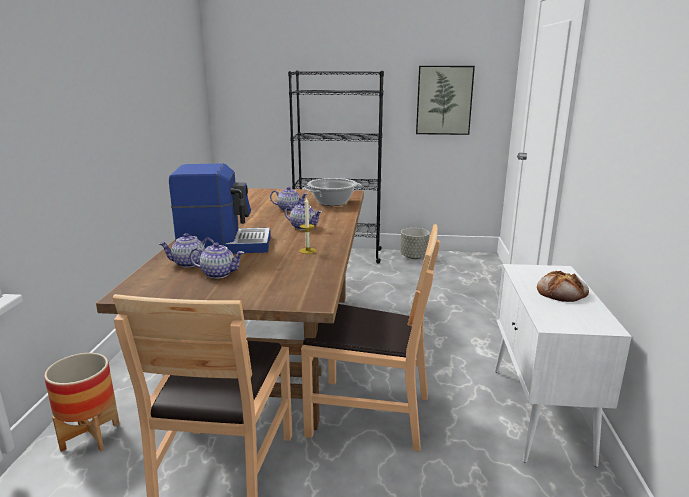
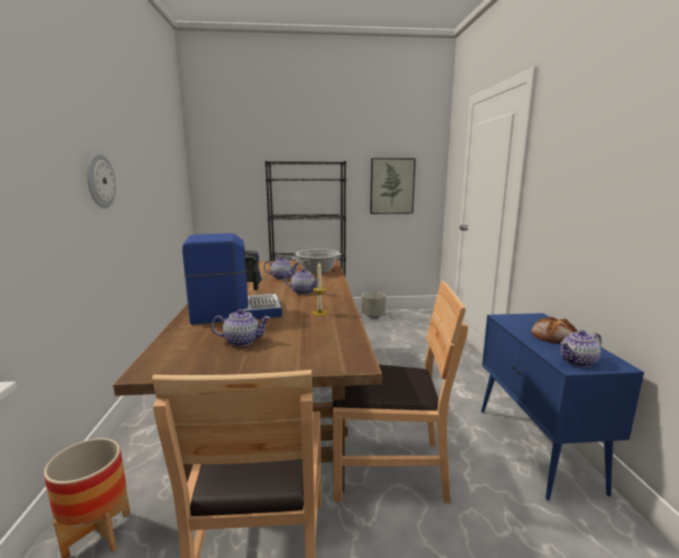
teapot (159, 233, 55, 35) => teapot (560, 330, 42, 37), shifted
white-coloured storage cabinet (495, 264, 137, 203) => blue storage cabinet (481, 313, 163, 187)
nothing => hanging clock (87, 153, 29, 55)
+ + +
Every line above needs to be written out again as it stands. Pictures do not belong in the copy.

teapot (159, 233, 55, 35) => teapot (560, 330, 42, 37), shifted
white-coloured storage cabinet (495, 264, 137, 203) => blue storage cabinet (481, 313, 163, 187)
nothing => hanging clock (87, 153, 29, 55)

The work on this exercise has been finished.